Correcting your error in computing $f_x$ the problem amounts to solution of the equation system: $$ \begin{array}{rcl} x^3+y^2&=3\\ 3 \lambda x^2+2 y&=0 \\ 2x+2 \lambda y&=2 \\ \end{array} $$

Multiplying the second equation by $\lambda$ and subtracting the third one we obtain: $$ \lambda^2=\frac{2(x-1)}{3x^2}. $$ Substituting the obtained value into the second equation one obtains: $$4y^2=9\lambda^2x^4\implies y^2=\frac32x^2(x-1),$$ which after substitution into the first equation gives rise to: $$ 5x^3-3x^2-6=0. $$ The equation has one real $$x_r=\frac{1+\omega+\omega^{-1}}5, \text{ with } \omega=\left(76+5\sqrt{231}\right)^{1/3} $$ and two complex roots.
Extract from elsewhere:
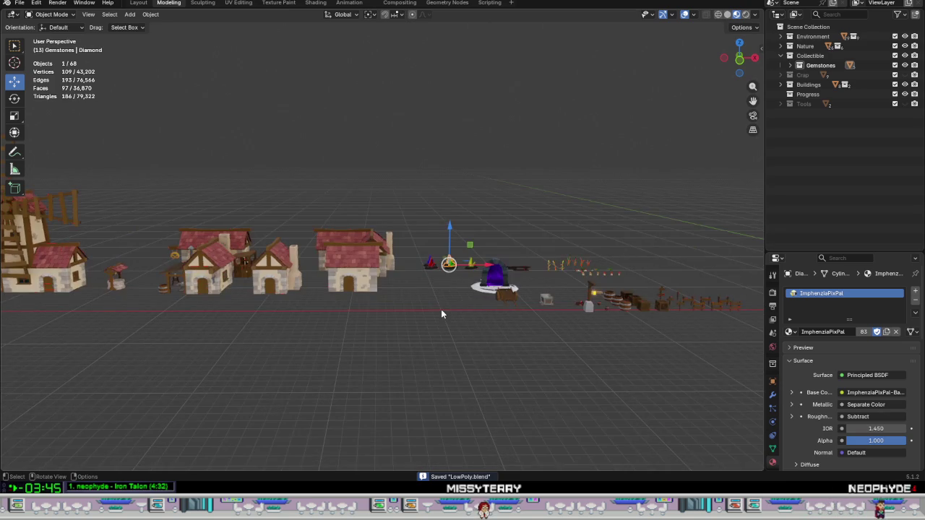
# Orbit and zoom the viewport to look down on the village's houses, gemstones, portal and props.
pyautogui.moveTo(441, 309); pyautogui.dragTo(433, 354)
From the context of your question the complex roots can be disregarded. Since the real root is larger than $1$ the pair $$(x,y)=\left(x_r,x_r\sqrt{\frac{3(x_r-1)}2}\right)\approx(1.304821,0.882306)$$ is the only candidate for the solution (you should however check if the stationary point is indeed the global maximum).